Exercise directions
Pictures are not part of the copy. Set down exactly the lines from the one containing "We're improving UKRI's Gateway to" through the last line of the material below.
-------
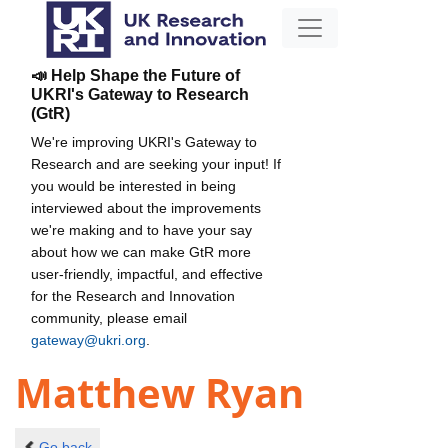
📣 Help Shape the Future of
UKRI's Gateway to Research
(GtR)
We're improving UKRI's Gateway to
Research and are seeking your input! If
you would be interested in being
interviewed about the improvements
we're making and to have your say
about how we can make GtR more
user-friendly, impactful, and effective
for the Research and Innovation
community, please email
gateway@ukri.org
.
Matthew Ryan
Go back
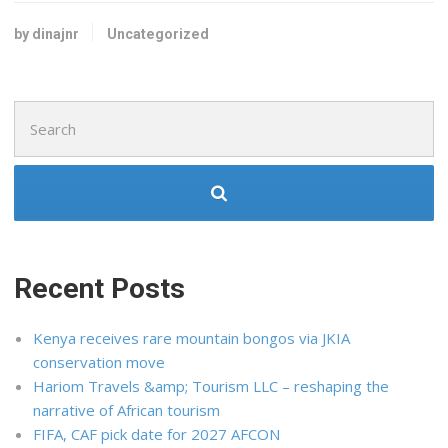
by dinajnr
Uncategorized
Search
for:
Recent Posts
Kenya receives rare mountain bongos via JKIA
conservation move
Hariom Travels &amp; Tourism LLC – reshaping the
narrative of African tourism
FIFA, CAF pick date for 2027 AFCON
-------
Solution to the exercise
We're improving UKRI's Gateway to
Research and are seeking your input! If
you would be interested in being
interviewed about the improvements
we're making and to have your say
about how we can make GtR more
user-friendly, impactful, and effective
for the Research and Innovation
community, please email
gateway@ukri.org
.
Matthew Ryan
Go back
by dinajnr
Uncategorized
Search
for:
Recent Posts
Kenya receives rare mountain bongos via JKIA
conservation move
Hariom Travels &amp; Tourism LLC – reshaping the
narrative of African tourism
FIFA, CAF pick date for 2027 AFCON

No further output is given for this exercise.